Dispatch and behavioral health crisis lines
- 74% reported that their Public Safety Answering Point (PSAP) receives calls from crisis lines.
- Only 30% of respondents said they will refer callers to behavioral health crisis lines.
- 19 respondents shared concerns of liability for transferring calls to behavioral health crisis lines.
- Many PSTs reported they would benefit from more behavioral health training.
- Concerns of personal, PSAP, and emergency response system liabilities were shared by respondents.
- The risk of not properly identifying low-risk mental health calls was also a concern.
Utilizing Crisis Intervention Teams (CIT) trained police officers
- Only 14% of respondents send CIT-trained officers to crisis calls.
- Of those who have access to CIT-trained officers, only 23% reported "definitely having" enough officers.
- Some dispatch centers did not know about their local CIT program until years after implementation.
*No CIT-trained officers
Identifying and coding mental health calls in dispatch systems
- There was no clear consensus on prevalence of mental health-related calls coming to 911.
- 50% of respondents estimated that a quarter or less of all dispatch calls are mental health-related.
*Some respondents did not answer every survey question resulting in a smaller sample size.

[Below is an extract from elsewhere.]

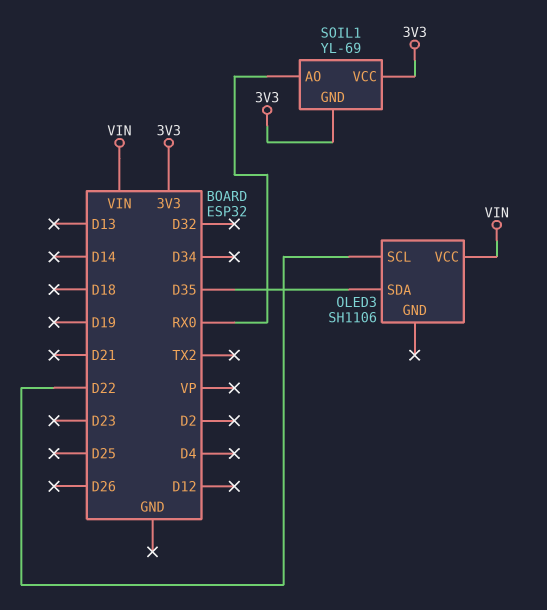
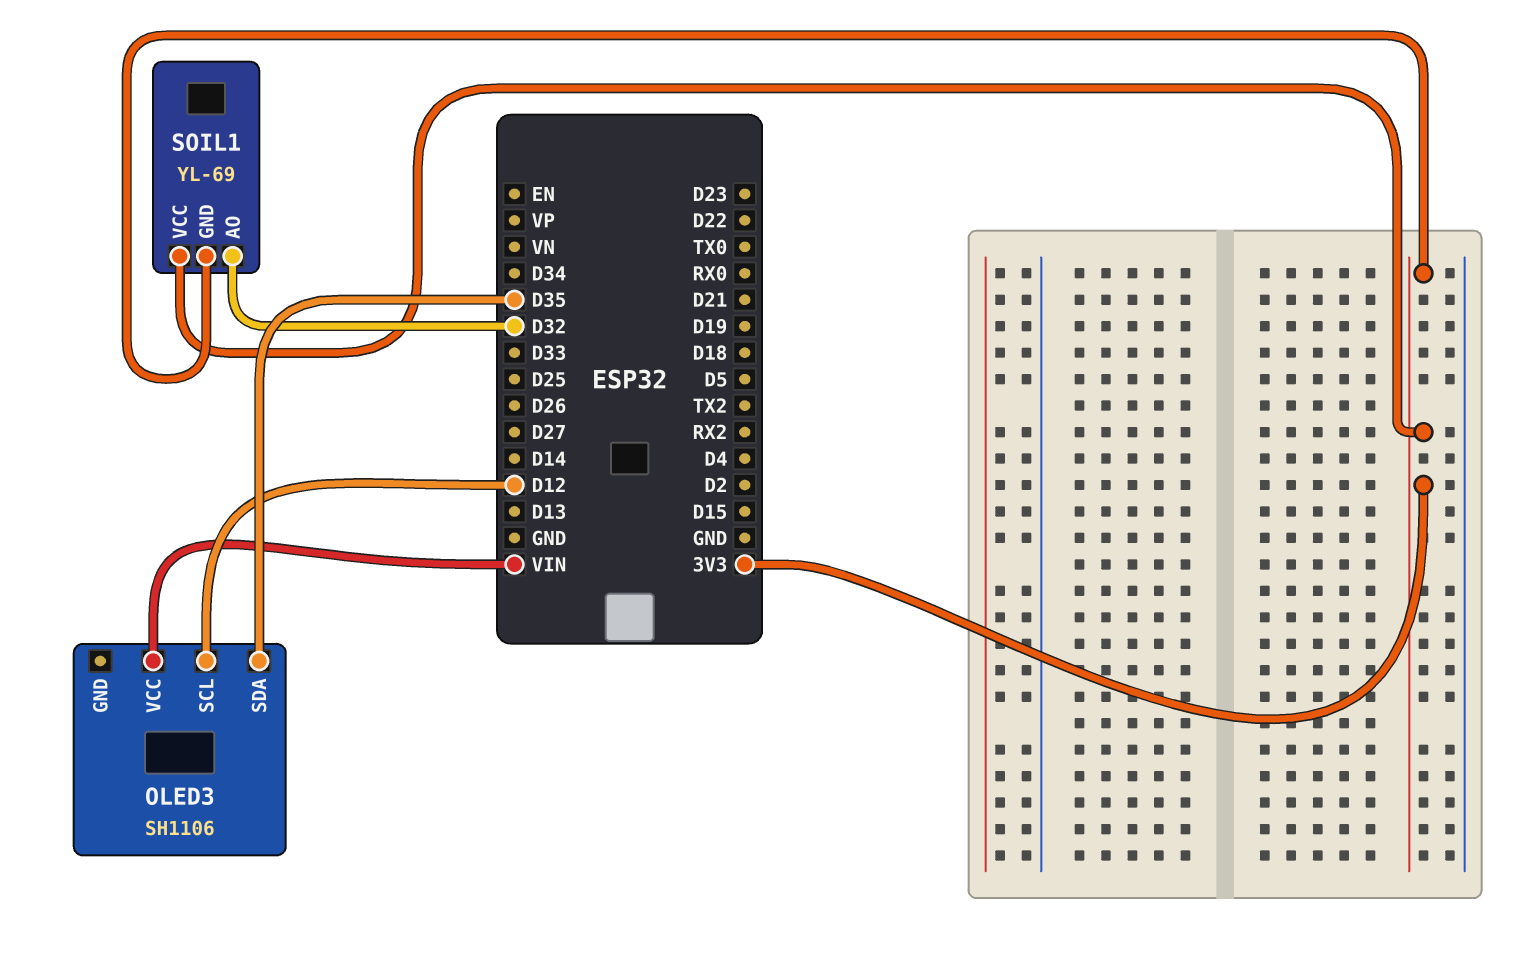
OLED3 pin SCL: D22 -> D12
SOIL1 pin AO: RX0 -> D32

Dispatch codes used for mental health crises
Mental Health (51.6%, n=47)
- Psychiatric
- Mental person or subject
- Insanity
- Emotionally disturbed
Welfare check (47.3%, n=43)
- Health & Safety
- Safety/wellbeing
- With or without EMS
Suicide (44.0%, n=40)
- Suicide in progress
- Suicidal person or subject
- Suicidal threat
- Suicidal thoughts or ideation
Other (16.5%, n=15)
- Disorderly
- Disturbance
- Suspicious
- Weapons
Substance use (12.1%, n=11)
- Overdose
- Drug
- Substance use or abuse
Medical (12.1%, n=11)
- Fire or police sick
- Ambulance
- Medical check
- Medic or medical
Assist (5.5%, n=5)
- Assist citizen or person
- Service for department
- Across various call scenarios, the most agreement from dispatchers was identifying a suicide call, followed by substance use, then mental health-related calls.
- There is no uniform coding of mental health calls across PSAPs.
- Out of 91 responses, including 31 unique counties*, only about half have specific call categories for mental health needs.
- New national dispatch standard from APCO recommends coding mental health crises.
Recommendations to improve crisis response collaboration with dispatch
- Behavioral health & criminal/legal collaborations should include dispatch to inform initiatives such as CIT, co-response, and mobile crisis units.
- Acknowledge dispatch concerns of liability and role perception when considering crisis system change.
- Code behavioral health crisis calls within 911 data, like the City of Detroit's Open Data Portal. Without coding these calls, we don't know how many mental health crises exist, or how they unfold.
- Fund pilot programs that embed crisis specialists, cross-train, and route calls from 911 to crisis lines.